At the time, I thought he was too cool to ever pay attention to me. I was completely intimidated and too shy to talk to him. I watched him walk through the hallways of the Liberal Arts building of our college and I wondered who he was and how I could ever get to know him.
But I did, eventually, through a mutual friend, and we got to know each other a little.
Almost exactly two years ago, I called this guy.
At the time, I just wanted someone to talk to about something that was really inconsequential and had his number in my phone. I knew we got along, but I was still kind of intimidated by him, especially because of a very secret and very intense crush that I'd had on him for ages. We talked once every six months or so, just to catch up, and I didn't plan or expect to hear from him again any time soon.
But I did, very soon after, and we started talking more and more.
Almost exactly four months after that, I started dating this guy.
At the time, it was a long distance relationship. He lived in Ohio and I lived in Washington State. There was a three hour time difference, but it worked out because he was a waiter who kept very late hours and I was a preschool teacher who kept early ones. We talked every day and I knew from the very first day that I was in love with him and wanted to marry him. Still, I didn't plan on it (too much). I still couldn't believe that he could really feel the same way about me.
But he did, and every day he did his very best to convince me of it.
Almost exactly four months after that, I got engaged to this guy.
At the time, a few people thought we were rushing into it. We were still long-distance (until a month later), we had only seen each other face-to-face once in the previous five years. But we knew it was the right thing to do, so we ignored them and went for it. We kept talking every day, and we met each other's families and friends, and began to plan our wedding. I didn't think that it was possible for me to be any happier.
But it was, and as time went by, I began to learn that there were whole levels of happiness I didn't know about yet.

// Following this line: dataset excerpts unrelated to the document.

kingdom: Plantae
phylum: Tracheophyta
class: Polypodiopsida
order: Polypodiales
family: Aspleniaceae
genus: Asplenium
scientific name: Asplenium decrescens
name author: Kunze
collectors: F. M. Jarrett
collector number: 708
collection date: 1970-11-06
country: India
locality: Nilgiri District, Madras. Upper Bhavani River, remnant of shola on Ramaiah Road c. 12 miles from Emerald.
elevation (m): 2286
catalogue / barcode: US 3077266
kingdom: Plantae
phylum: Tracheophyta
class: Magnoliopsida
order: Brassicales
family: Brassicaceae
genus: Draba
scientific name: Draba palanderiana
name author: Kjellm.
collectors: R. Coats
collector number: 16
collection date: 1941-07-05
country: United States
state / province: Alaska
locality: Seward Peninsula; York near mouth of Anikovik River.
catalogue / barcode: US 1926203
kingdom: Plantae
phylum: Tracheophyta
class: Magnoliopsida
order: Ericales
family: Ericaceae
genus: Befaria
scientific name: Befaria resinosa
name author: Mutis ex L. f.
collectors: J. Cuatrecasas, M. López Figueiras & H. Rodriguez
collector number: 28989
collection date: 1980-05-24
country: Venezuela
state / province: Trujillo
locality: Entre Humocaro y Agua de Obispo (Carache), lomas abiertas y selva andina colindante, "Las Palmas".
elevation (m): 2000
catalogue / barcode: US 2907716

Almost exactly eleven months later, I married this guy.
At the time, I was convinced that I'd finally maxed out my happiness meter. We had a wonderful wedding. We were surrounded by all the people we loved. We were married by my dad, in the chapel of the college where we met. I moved to Ohio and we set up housekeeping in our wonderful apartment. I was convinced that there was no way I could love him even more than I already did.
But there was, and every day I found a new reason to love him.
I don't know what the future holds any more than anybody else does. I don't know where we'll be next month, next year, or ten years after that. But I do know that my husband is an amazing man, who works hard to support us, who loves me and does everything he can to make me happy. And I know that even though I still think he's too cool for me, I have the unparalleled joy of seeing and talking to him every day, being his wife, and growing in love and happiness together.
Happy Valentine's Day, Mr. Scrimp. I love you.